BEGIN

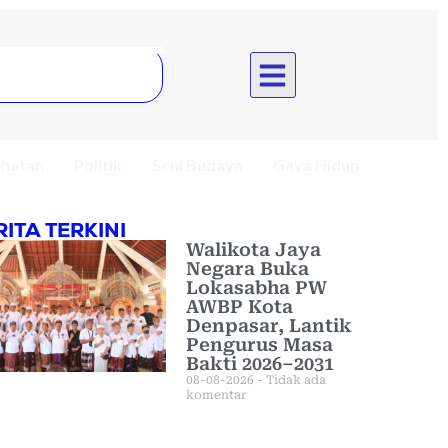
hatan
Politik
Seni Budaya
Gaya Hidup
RITA TERKINI
Walikota Jaya
Negara Buka
Lokasabha PW
AWBP Kota
Denpasar, Lantik
Pengurus Masa
Bakti 2026–2031
08-08-2026
Tidak ada
komentar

END

The reply must consist solely of the lines from the one containing "Lokasabha PW" through the last line in the material above, reproduced exactly.

YOUR RESPONSE ▸
Lokasabha PW
AWBP Kota
Denpasar, Lantik
Pengurus Masa
Bakti 2026–2031
08-08-2026
Tidak ada
komentar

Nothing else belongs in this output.